Set inside a religious community in the mountains of Colombia, the film drops us into ongoing struggles with the group’s religious leader, El Señor (Conrad Osorio). No one knows the devil as he does, he reminds his daughter Laila (Andrea Esquivel).
She lives contentedly, devoutly, along with her two adopted sisters. El Señor and the villagers consider the trio angels—just as they believe the little boy chained up out back is the Messiah who will deliver the community from its recent calamities.
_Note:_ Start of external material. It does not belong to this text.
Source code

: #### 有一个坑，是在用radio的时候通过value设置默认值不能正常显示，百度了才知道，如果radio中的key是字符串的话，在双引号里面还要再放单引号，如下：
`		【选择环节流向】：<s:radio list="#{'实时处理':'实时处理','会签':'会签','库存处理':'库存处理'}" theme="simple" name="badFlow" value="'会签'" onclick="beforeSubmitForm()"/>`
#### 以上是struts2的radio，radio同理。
Though never entirely detailed, the internal logic of the film and the community is clear enough to feel simultaneously familiar and horrifying. The way the filmmaker wrestles with what is and is not real, with forgiveness and the morally ambiguous nature of man, and with our tendency to blame God or the devil for our own shortcomings is frustrating and intoxicating.
Alzate gets maximum impact for minimum budget thanks in large part to Nicolas Caballero Arenas’s cinematography. His breathtaking visuals add spooky richness, turning this Western of sorts into a beautiful, lyrical, macabre Columbian folktale.
Lovely as it is, the film echoes of loss. The title itself conjures what is absent. As time wears on and the “angels” lose confidence in their father figure, remembered stories of the late mother figure Luz (Spanish for light) take the space for them that El Señor’s tales of God take for the rest of the community.
Luz: The Flower of Evil surprises as often as it relies on expectations to deliver its message. The film is more atmospheric than cautionary, its resolution a fitting end for characters’ whose own logic doesn’t likely reflect that of the audience. It is a vision, from its opening musical notes to its closing image, though, that marks a filmmaker worth discovering.